### Brief
Starting at the first line of the data, print every line up to and including the one with "Affordable Best Depression", but no pictures.

--- Data under study Enclosed Below ---

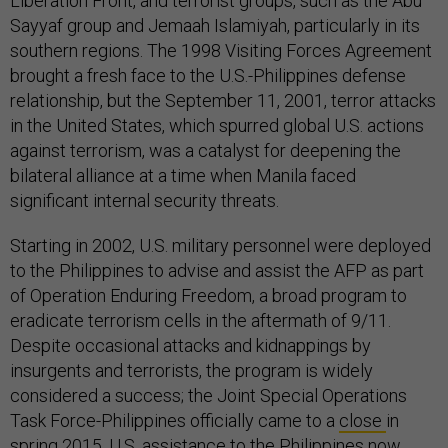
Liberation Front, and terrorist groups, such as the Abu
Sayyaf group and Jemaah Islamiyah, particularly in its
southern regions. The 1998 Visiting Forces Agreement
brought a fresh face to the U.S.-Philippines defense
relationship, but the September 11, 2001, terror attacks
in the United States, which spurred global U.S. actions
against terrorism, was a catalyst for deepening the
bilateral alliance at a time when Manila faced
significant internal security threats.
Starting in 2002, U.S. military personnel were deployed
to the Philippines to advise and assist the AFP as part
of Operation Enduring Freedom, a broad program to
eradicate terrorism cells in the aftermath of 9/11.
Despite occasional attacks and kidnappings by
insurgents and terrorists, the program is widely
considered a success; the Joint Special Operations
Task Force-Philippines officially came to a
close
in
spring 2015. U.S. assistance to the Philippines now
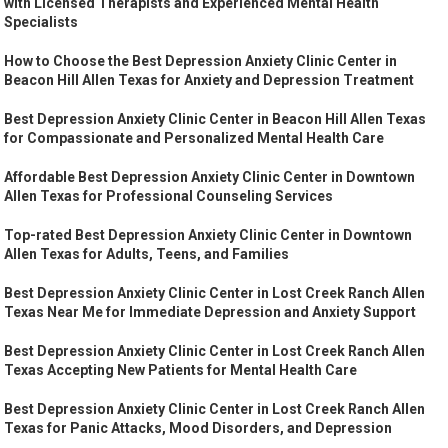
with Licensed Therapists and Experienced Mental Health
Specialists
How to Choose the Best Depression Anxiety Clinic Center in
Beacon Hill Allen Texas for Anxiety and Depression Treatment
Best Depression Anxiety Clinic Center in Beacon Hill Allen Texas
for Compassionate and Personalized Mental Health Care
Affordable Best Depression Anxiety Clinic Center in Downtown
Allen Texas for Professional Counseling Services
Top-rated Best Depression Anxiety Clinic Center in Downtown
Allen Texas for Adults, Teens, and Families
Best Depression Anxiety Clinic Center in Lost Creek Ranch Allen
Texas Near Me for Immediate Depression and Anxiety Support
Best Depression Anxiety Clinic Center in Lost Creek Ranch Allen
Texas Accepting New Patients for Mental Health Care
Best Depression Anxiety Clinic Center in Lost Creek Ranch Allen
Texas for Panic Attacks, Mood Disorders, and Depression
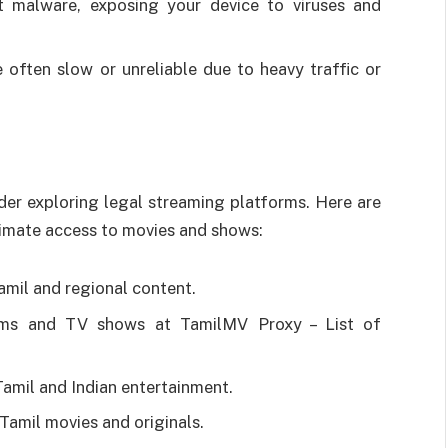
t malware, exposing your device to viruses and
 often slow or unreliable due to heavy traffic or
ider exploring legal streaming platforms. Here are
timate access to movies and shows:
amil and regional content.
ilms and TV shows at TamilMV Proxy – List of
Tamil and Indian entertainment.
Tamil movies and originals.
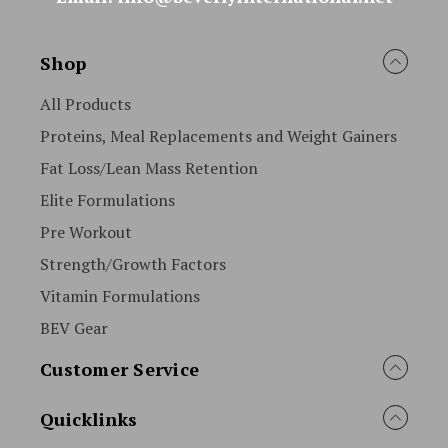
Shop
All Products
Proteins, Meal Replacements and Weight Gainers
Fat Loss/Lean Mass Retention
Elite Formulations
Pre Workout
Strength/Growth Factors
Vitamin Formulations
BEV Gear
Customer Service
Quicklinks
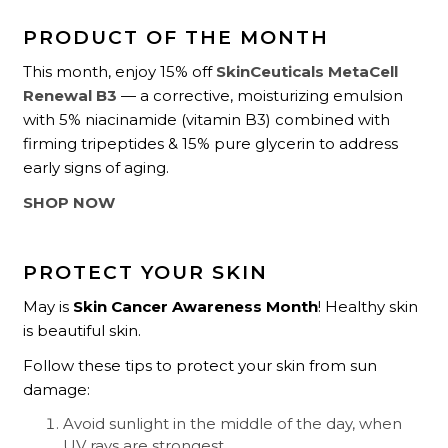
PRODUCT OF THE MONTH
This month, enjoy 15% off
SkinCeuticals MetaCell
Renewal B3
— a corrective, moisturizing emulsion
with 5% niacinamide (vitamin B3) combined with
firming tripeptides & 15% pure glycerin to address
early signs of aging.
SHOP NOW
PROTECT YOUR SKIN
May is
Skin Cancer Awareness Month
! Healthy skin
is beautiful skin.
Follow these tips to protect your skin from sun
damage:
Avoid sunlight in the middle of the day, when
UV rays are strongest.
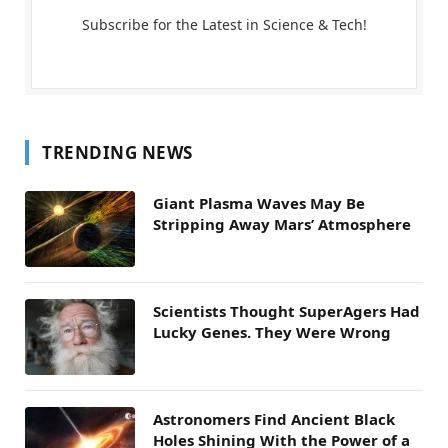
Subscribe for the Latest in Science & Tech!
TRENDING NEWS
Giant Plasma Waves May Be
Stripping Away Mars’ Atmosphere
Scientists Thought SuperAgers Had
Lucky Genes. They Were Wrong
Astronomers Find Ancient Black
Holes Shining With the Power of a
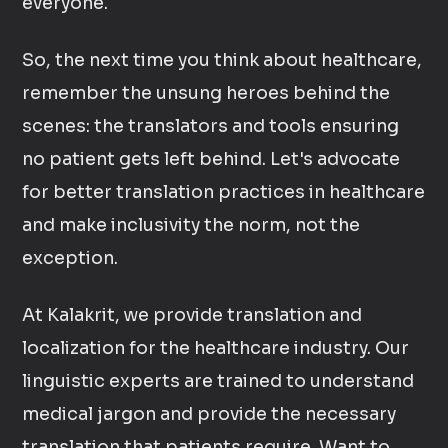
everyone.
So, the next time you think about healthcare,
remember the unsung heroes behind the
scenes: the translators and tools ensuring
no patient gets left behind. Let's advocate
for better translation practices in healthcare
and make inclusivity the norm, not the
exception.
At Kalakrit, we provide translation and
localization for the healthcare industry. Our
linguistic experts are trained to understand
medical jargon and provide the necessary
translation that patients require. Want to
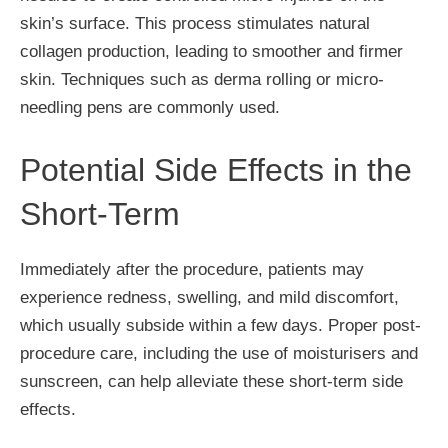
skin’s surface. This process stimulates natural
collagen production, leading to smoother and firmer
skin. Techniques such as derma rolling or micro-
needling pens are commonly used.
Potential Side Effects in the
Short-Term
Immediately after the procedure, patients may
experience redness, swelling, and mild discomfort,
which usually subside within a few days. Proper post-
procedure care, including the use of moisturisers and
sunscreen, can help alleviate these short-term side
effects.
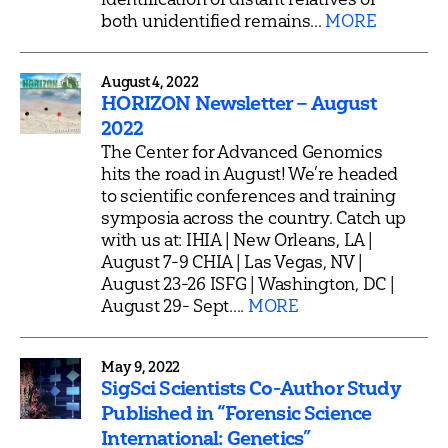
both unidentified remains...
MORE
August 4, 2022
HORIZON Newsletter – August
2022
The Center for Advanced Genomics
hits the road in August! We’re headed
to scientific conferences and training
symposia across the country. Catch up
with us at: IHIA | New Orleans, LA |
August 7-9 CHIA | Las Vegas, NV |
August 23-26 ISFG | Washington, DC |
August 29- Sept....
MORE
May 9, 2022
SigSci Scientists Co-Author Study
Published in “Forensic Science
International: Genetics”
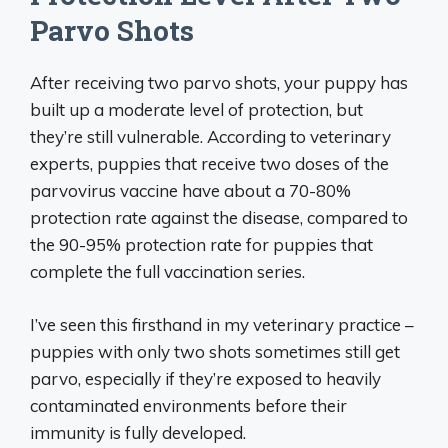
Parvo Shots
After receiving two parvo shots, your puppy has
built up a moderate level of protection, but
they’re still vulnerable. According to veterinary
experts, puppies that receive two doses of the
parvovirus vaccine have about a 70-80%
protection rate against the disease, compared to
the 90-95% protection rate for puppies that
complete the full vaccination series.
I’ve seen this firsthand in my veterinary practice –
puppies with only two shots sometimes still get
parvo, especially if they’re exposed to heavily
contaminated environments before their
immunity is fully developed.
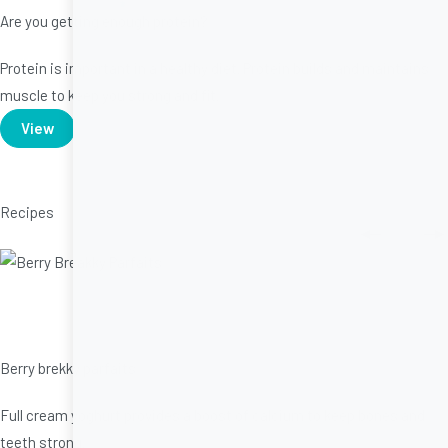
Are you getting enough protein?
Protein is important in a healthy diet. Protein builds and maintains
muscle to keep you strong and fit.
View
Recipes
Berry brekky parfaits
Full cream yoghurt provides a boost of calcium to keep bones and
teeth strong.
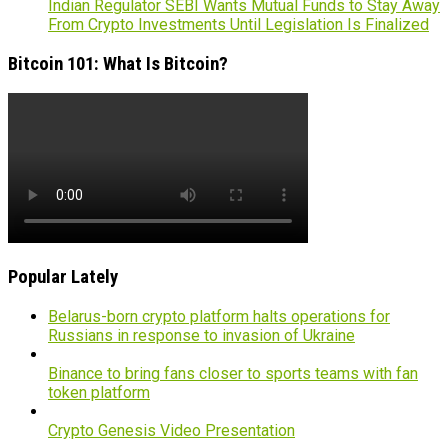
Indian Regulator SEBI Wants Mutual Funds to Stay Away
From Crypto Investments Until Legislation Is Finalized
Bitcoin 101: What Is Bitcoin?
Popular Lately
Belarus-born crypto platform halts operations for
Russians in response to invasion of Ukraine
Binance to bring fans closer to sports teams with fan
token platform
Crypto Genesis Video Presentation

--- End of Enclosed Data under study ---

### Response area
Liberation Front, and terrorist groups, such as the Abu
Sayyaf group and Jemaah Islamiyah, particularly in its
southern regions. The 1998 Visiting Forces Agreement
brought a fresh face to the U.S.-Philippines defense
relationship, but the September 11, 2001, terror attacks
in the United States, which spurred global U.S. actions
against terrorism, was a catalyst for deepening the
bilateral alliance at a time when Manila faced
significant internal security threats.
Starting in 2002, U.S. military personnel were deployed
to the Philippines to advise and assist the AFP as part
of Operation Enduring Freedom, a broad program to
eradicate terrorism cells in the aftermath of 9/11.
Despite occasional attacks and kidnappings by
insurgents and terrorists, the program is widely
considered a success; the Joint Special Operations
Task Force-Philippines officially came to a
close
in
spring 2015. U.S. assistance to the Philippines now
with Licensed Therapists and Experienced Mental Health
Specialists
How to Choose the Best Depression Anxiety Clinic Center in
Beacon Hill Allen Texas for Anxiety and Depression Treatment
Best Depression Anxiety Clinic Center in Beacon Hill Allen Texas
for Compassionate and Personalized Mental Health Care
Affordable Best Depression Anxiety Clinic Center in Downtown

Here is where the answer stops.